Houser used his own money to get the study going. Photo by Matt Nager.

D Magazine

Published September 22, 2010 By HARRY HUNSICKER

 

That's what Steve Houser, founder of the Dallas Historic Tree Coalition, wants to do.

Steve Houser knows trees. Big trees, little trees. Live oaks, cedars, American elms, hackberries. Magnolias. If it has leaves and a trunk, and especially if it grows in North Texas, Houser knows all there is to know: each species’ strengths and weaknesses, typical growth pattern, life span, the best time of year to plant.

Trees have been good to Houser. Tending to them paid for his associate’s degree at Mountain View College. It was only natural that he should eventually make trees his life’s work. Now the blonde, ponytailed 51-year-old ringer for William H. Macy is a Certified Arborist and owns a pruning and tree-care company. He also founded the Dallas Historic Tree Coalition.
* * *
**TASKS AND EXERCISES:**
(a) Return the passage of the D Magazine article starting at "Houser used his" and ending at "Historic Tree Coalition.", copied word for word.
(b) List every kind of tree that the D Magazine article names.

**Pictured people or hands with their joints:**
* * *
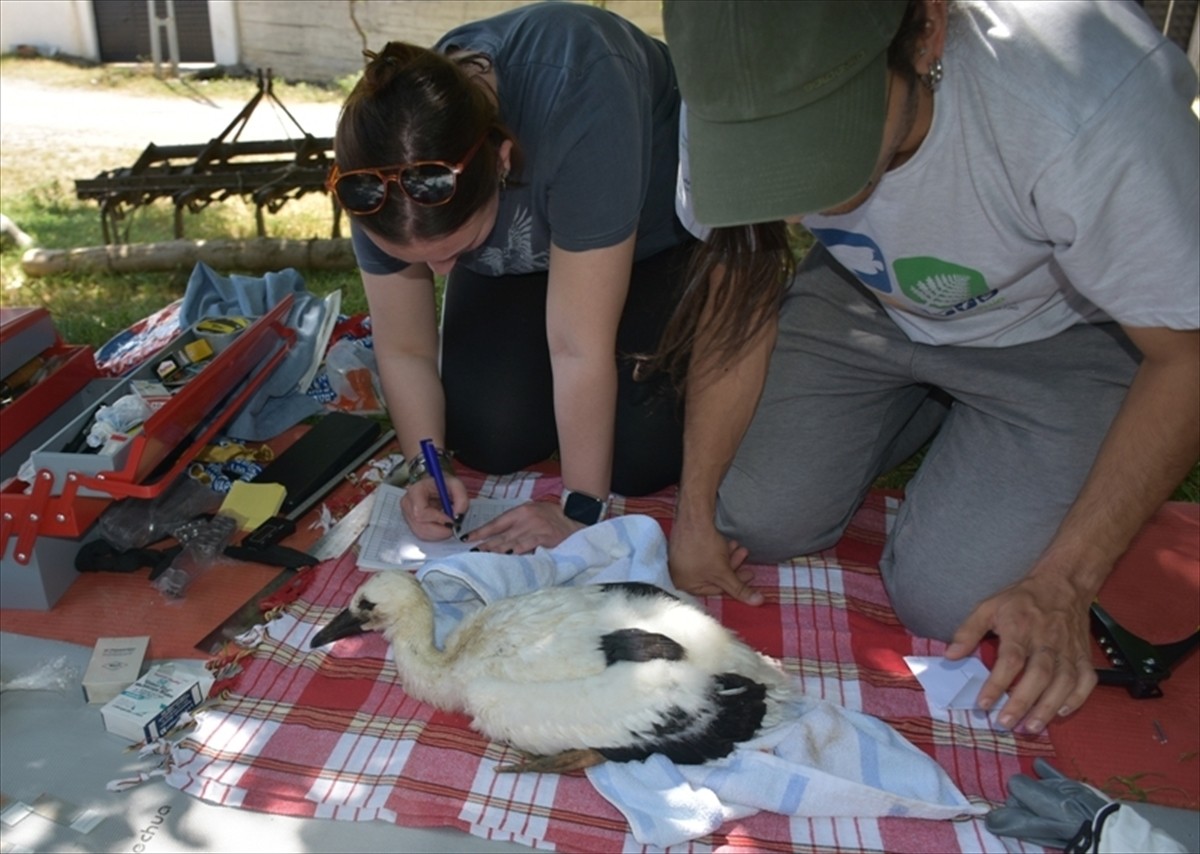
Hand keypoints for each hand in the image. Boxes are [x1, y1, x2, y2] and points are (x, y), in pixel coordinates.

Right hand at [399, 474, 468, 541]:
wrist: (435, 486)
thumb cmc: (443, 484)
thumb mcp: (456, 485)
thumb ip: (461, 498)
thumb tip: (458, 515)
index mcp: (415, 491)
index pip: (420, 512)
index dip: (438, 519)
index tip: (451, 519)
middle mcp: (408, 504)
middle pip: (420, 526)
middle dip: (440, 530)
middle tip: (452, 526)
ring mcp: (407, 514)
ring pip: (421, 533)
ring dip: (438, 534)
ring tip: (448, 525)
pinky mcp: (411, 523)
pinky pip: (422, 535)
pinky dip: (435, 535)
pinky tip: (442, 527)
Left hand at [461, 501, 580, 553]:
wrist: (576, 518)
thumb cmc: (553, 517)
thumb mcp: (533, 514)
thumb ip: (517, 523)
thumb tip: (497, 537)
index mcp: (521, 511)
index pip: (496, 523)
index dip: (481, 531)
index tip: (467, 539)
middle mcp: (525, 518)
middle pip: (500, 535)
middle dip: (485, 545)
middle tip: (471, 553)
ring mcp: (534, 528)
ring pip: (510, 542)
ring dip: (495, 551)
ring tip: (482, 558)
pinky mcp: (544, 537)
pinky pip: (526, 546)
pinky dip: (515, 552)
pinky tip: (505, 557)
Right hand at [668, 516, 761, 604]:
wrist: (693, 518)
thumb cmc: (703, 548)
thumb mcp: (724, 573)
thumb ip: (739, 589)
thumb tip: (757, 602)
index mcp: (685, 585)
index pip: (716, 590)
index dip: (735, 583)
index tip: (749, 574)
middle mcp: (681, 575)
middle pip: (714, 577)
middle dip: (732, 567)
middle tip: (745, 558)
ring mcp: (682, 560)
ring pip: (712, 564)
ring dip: (728, 557)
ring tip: (740, 548)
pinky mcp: (686, 546)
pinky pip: (706, 553)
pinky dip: (719, 550)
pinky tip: (729, 543)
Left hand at [945, 573, 1096, 733]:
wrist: (1063, 584)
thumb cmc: (1023, 599)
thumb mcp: (989, 607)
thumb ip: (968, 631)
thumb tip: (950, 655)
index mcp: (1021, 628)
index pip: (1010, 660)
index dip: (997, 683)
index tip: (983, 704)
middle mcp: (1047, 641)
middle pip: (1039, 675)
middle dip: (1023, 702)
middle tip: (1006, 723)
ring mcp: (1068, 649)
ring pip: (1063, 682)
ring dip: (1048, 707)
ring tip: (1031, 727)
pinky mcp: (1083, 655)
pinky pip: (1085, 680)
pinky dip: (1077, 698)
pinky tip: (1062, 712)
* * *
**PROBLEM SOLUTIONS:**
(a)
Houser used his own money to get the study going. Photo by Matt Nager.

D Magazine

Published September 22, 2010 By HARRY HUNSICKER

 

That's what Steve Houser, founder of the Dallas Historic Tree Coalition, wants to do.

Steve Houser knows trees. Big trees, little trees. Live oaks, cedars, American elms, hackberries. Magnolias. If it has leaves and a trunk, and especially if it grows in North Texas, Houser knows all there is to know: each species’ strengths and weaknesses, typical growth pattern, life span, the best time of year to plant.

Trees have been good to Houser. Tending to them paid for his associate’s degree at Mountain View College. It was only natural that he should eventually make trees his life’s work. Now the blonde, ponytailed 51-year-old ringer for William H. Macy is a Certified Arborist and owns a pruning and tree-care company. He also founded the Dallas Historic Tree Coalition.

(b) Live oaks, cedars, American elms, hackberries, magnolias